In this version of the network model, a branch contains an ordered list of components. I have called the nodes on the left and right of each branch ports. If a branch has nothing connected to its inlet port, it must have a defined set of Source properties: a pressure range, a temperature range, and a flow rate. Where a branch has upstream branches connected to its inlet port, its incoming fluid is calculated by combining the fluid from each of its sources.
The phase diagrams on each branch show the trajectories of all fluids within the source property range at the specified flow rate.
Each component in the branch applies a transformation or constraint to the incoming fluid. A transformation takes fluid properties at one position on the phase diagram and calculates where that fluid is moved to. A constraint determines whether the incoming fluid properties are acceptable, marking unacceptable properties as invalid trajectories. The trajectories are shown as blue-green lines for valid trajectories and blue-red lines for invalid trajectories.

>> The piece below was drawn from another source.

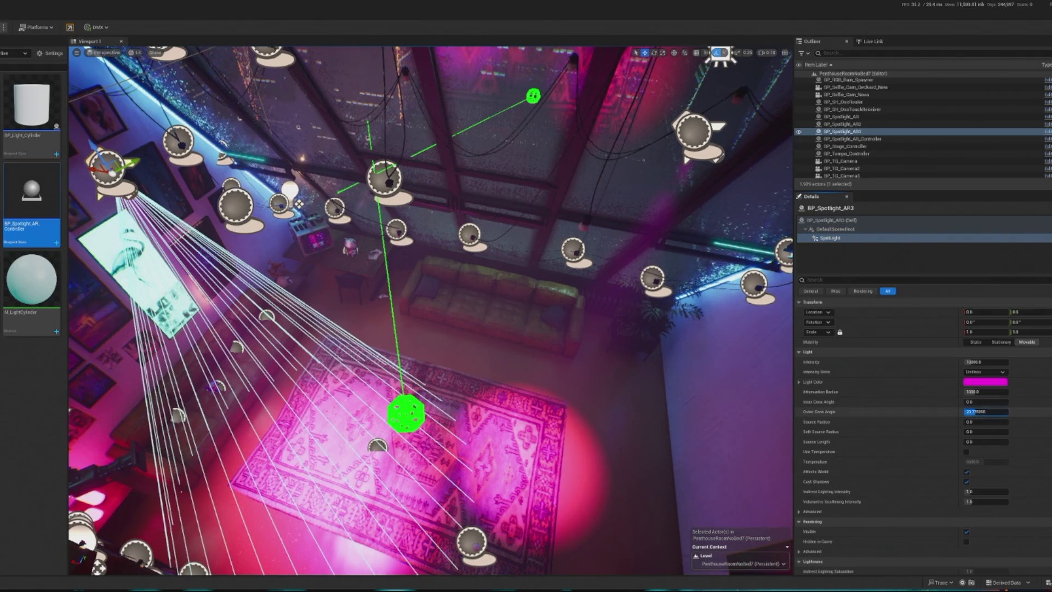
drag(982, 412, 951, 412)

Reservoirs are examples of components that may mark a fluid trajectory as invalid. In the above network, branch 3 uses a Reservoir component to mark as invalid any trajectory that ends above the allowed pressure limit.
Assets
It is useful to be able to group a series of connected components as an asset that may be named or moved to another location, or swapped with another asset for comparison.

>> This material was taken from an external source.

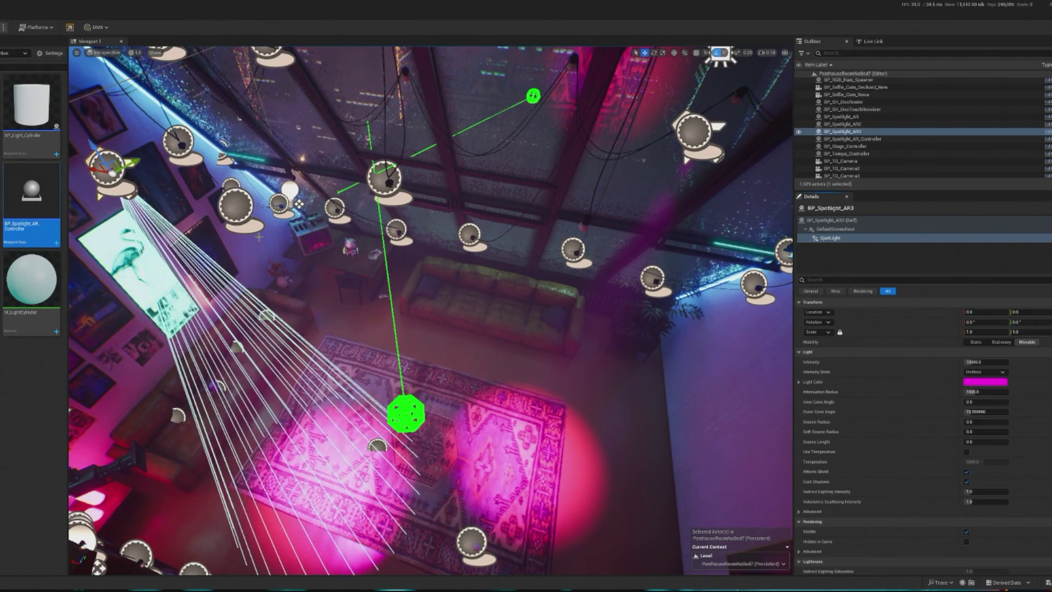
key(d)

In my network model, those are easily represented as branches. There is no requirement to have branches of a certain size, so you could easily have a “branch” that represents an asset within one larger leg of the network.
Grids
There is a temptation to place these elements on a grid but it should be considered whether grid position is a meaningful part of the data model. One iteration produced at work involved a grid where each row was a branch, each branch starts from the left of the grid, and everything flowed from left to right.
If you stop to consider the shapes a network might have, it becomes clear that this is not flexible enough: two merging branches may not have the same length. The merging branches may not occupy neighbouring rows in the grid. Now you have to draw lines to distant cells and you start questioning why things are on the grid to begin with.
You don’t even get to entertain the idea of a network that splits because that means modules in the same row are not necessarily part of the same branch.
These things should be an indication that this is not a good way to represent flow networks.
Directed graph
The most natural way to represent these networks is as a directed graph of branches where each branch has an ordered list of components.
Each branch is a node in the directed graph and the links just represent connections. And it is still possible to align these nodes on a grid, but that would be a choice. You could quite easily imagine each branch (or even each module within a branch) in the images above filling a grid cell.